Dell (DELL) unveiled their new ultraslim, the Adamo, a few days ago. The new laptop is a 13.4 inch “luxury” portable featuring no optical drive, a long life sealed-in battery, edge-to-edge glass screen, and a solid state hard drive comes at the very affordable starting price of $1999. Does this sound familiar? A MacBook Air, perhaps? To a lesser extent, the HP Voodoo Envy 133?
One can’t fault Dell for wanting to keep up with Apple (NASDAQ:AAPL) and HP (NYSE:HPQ). HP has maintained its stranglehold on worldwide notebook marketshare for over two years. In North America, Dell’s “home territory,” marketshare has fallen below 2006 levels while Apple and HP continue to capture the bulk of sector growth.
Dell, which made its name selling low cost computers, has seen its competitive advantages eroded since growth peaked in 2006. As PCs have become increasingly commoditized, Dell has not been able to successfully scale its revenue despite a heavily growing market for PCs and notebooks.
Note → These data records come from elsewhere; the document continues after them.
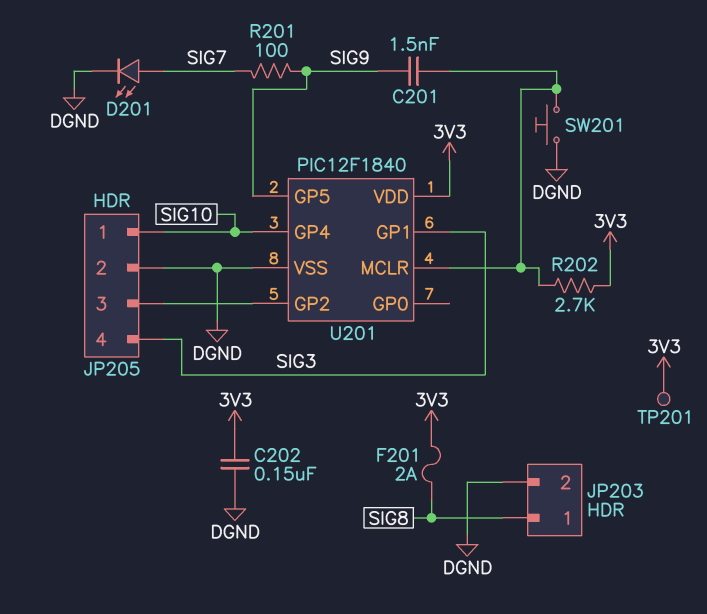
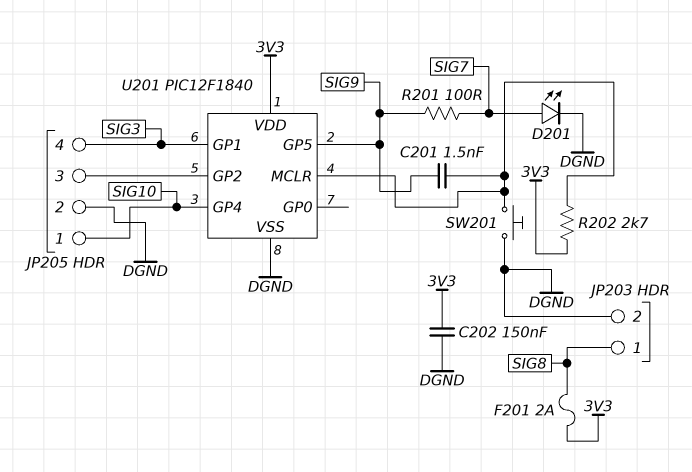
TP201: test point (3V3) -> none

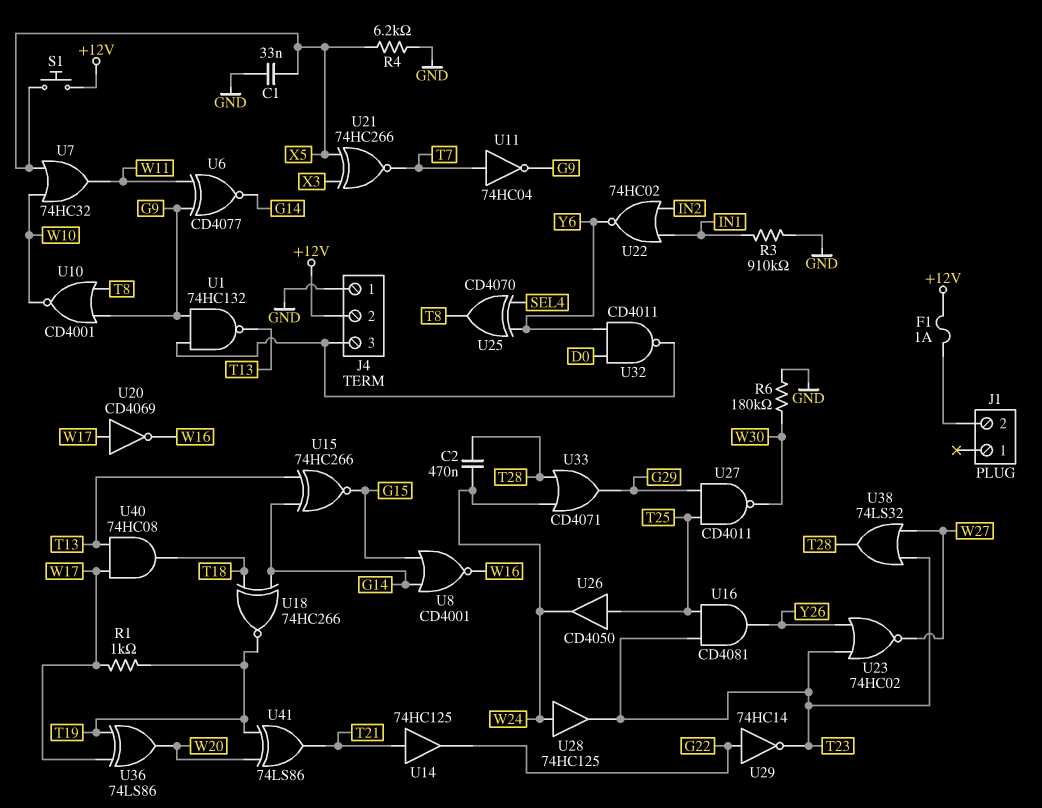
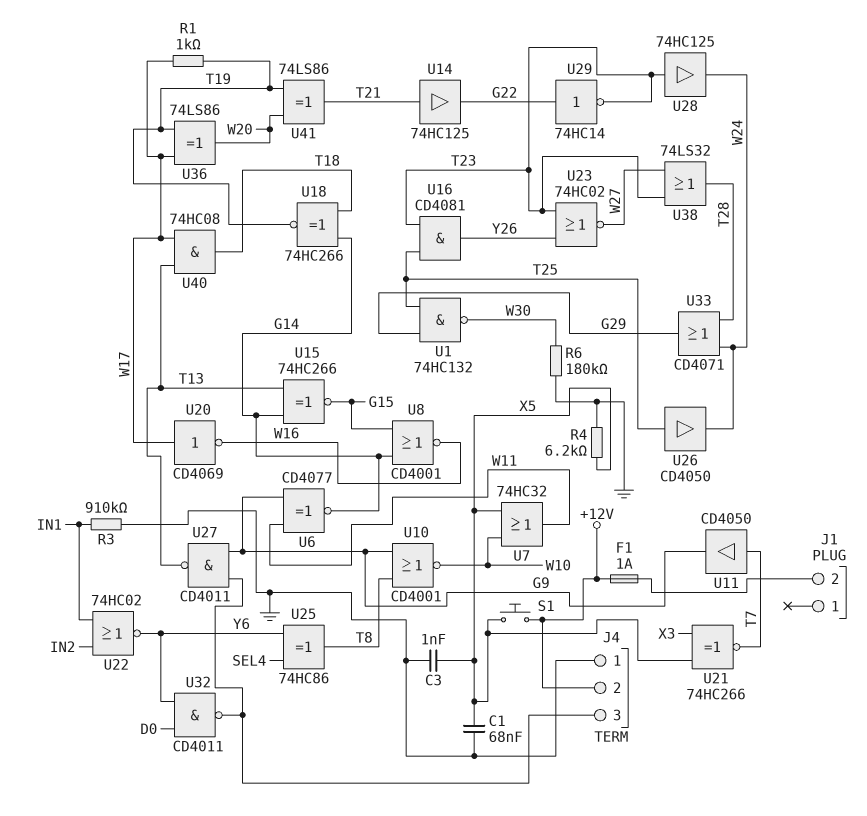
C1: 33nF (GND, X5) -> 68nF (GND, X5)
C2: 470nF (T28, W24) -> none
C3: none -> 1nF (GND, X5)
U1: NAND 74HC132 (in G9, in J4/3, out T13) -> NAND 74HC132 (in G29, in T25, out W30)
U11: NOT 74HC04 (in T7, out G9) -> buffer CD4050 (in T7, out G9)
U25: XOR CD4070 (in SEL4, in Y6, out T8) -> XOR 74HC86 (in SEL4, in Y6, out T8)
U27: NAND CD4011 (in G29, in T25, out W30) -> NAND CD4011 (in G9, in J4/3, out T13)
U28: buffer 74HC125 (in W24, out T23) -> buffer 74HC125 (in T23, out W24)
While Apple and HP used new form factors and pioneer case designs with products like the MacBook and Touchsmart lines to defend their margins, Dell has simply watched its operating margins fall from a high of 8.6% in 2006 to barely 6% in 2009.
Not surprisingly, Dell stock has fallen over 50% in the last four years while HPQ and AAPL both appreciated substantially as optimism about Dell’s ability to capitalize on tech sector growth has evaporated and HPQ and AAPL have filled the growth void.
With the American consumer pulling back and even Apple sales waning, this move by Dell seems perplexing at best. Yes, there’s a market for high style notebooks. But, this is not a product which will move the needle for Dell. Furthermore, Apple’s brand clout is derived from its overall experience - hardware design, proprietary OS, and customer service through its retail locations. PC manufacturers are inherently disadvantaged as the user experience is ultimately commoditized regardless of how pretty a shell is put around the computer. Particularly in a recessionary environment, Dell shouldn’t be playing follow the leader and instead should be looking at how to add marginal value through design or technological changes to its PCs ala HP’s Touchsmart or Vivienne Tam lines which offer style, uniqueness, and a pricepoint significantly closer to $1,000 than $2,000.
Disclosure: Author was long shares of AAPL at the time of writing.